Ramallah: Palestinian President Mahmoud Abbas’s Fatah faction on Wednesday chose a deputy party leader but it was unclear whether Mahmoud Al Aloul would also be favourite to succeed him as president.

Aloul, for years a close Abbas confidant, has clout among the party’s grass roots and had a military background. He is the first deputy leader appointed since Fatah’s founding in the 1960s by former Palestinian president, Yasser Arafat.

The 18-member Fatah Central Committee’s vote to elect a deputy to Abbas came after protracted debate. Fatah is the largest and most influential group in the Palestine Liberation Organisation (PLO), the backbone of the Western-backed Palestinian National Authority.

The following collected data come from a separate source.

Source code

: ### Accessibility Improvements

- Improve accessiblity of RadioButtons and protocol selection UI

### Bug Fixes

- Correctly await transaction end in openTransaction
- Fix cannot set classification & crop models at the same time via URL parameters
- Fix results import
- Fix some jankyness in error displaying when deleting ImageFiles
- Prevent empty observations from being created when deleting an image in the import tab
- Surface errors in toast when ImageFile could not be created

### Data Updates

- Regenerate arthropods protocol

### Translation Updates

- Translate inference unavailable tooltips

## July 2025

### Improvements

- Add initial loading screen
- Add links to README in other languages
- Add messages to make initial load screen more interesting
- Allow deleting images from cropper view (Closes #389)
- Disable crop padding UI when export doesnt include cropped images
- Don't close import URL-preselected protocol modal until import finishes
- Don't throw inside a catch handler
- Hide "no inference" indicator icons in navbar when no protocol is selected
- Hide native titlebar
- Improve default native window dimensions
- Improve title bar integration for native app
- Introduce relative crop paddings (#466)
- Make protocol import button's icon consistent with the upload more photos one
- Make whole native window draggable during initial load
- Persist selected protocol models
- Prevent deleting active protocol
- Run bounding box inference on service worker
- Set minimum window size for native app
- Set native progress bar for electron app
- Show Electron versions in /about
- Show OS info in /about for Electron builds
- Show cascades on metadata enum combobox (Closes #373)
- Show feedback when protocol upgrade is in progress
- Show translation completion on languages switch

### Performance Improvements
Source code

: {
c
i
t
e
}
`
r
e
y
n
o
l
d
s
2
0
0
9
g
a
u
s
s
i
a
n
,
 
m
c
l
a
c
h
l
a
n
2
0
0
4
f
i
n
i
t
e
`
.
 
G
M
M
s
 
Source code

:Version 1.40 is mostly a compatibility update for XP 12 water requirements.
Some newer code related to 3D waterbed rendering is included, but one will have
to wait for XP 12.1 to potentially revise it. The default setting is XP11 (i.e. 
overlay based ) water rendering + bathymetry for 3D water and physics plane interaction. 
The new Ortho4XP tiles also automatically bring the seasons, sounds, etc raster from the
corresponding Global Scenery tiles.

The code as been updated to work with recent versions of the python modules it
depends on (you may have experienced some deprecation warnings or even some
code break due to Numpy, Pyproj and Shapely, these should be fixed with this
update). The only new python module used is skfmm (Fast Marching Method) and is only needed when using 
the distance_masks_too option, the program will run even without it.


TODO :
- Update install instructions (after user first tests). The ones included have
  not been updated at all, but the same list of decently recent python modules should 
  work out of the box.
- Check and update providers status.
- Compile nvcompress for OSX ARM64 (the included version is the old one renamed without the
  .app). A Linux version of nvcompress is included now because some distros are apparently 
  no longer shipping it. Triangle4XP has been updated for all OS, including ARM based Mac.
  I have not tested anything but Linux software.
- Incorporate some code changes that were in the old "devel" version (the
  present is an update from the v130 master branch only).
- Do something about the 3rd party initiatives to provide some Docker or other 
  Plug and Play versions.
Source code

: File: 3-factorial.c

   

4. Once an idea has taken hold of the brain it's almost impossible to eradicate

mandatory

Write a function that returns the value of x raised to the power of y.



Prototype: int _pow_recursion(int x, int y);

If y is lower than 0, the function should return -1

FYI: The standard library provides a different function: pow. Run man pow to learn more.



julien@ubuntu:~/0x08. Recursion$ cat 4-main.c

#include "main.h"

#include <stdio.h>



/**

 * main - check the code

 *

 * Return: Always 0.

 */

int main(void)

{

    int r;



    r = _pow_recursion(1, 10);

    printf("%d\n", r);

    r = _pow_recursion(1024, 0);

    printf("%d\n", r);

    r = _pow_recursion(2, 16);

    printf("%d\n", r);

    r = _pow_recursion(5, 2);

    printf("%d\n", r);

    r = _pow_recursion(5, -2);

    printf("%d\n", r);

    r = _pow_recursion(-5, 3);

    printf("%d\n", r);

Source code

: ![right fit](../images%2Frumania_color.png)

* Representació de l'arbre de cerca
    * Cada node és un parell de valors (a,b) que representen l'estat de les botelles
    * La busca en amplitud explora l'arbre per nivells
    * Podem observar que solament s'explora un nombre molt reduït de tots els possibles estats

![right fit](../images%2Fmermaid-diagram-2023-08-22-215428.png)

The media-shy Aloul, 67, served as governor of the West Bank Palestinian city of Nablus for 10 years and as minister of labour but he is not the deputy leader of the Palestinian Authority and is therefore not seen as a certain successor as president to the 81-year-old Abbas.

Aloul was a commander who led Fatah forces that fought Israel in Lebanon and were responsible for abducting eight Israeli soldiers there in 1983.

In 1988 his responsibilities over the then Israeli-occupied Gaza Strip and the West Bank were expanded after the assassination of Khalil Al Wazir (Abu Jihad) by Israeli commandos in Tunis.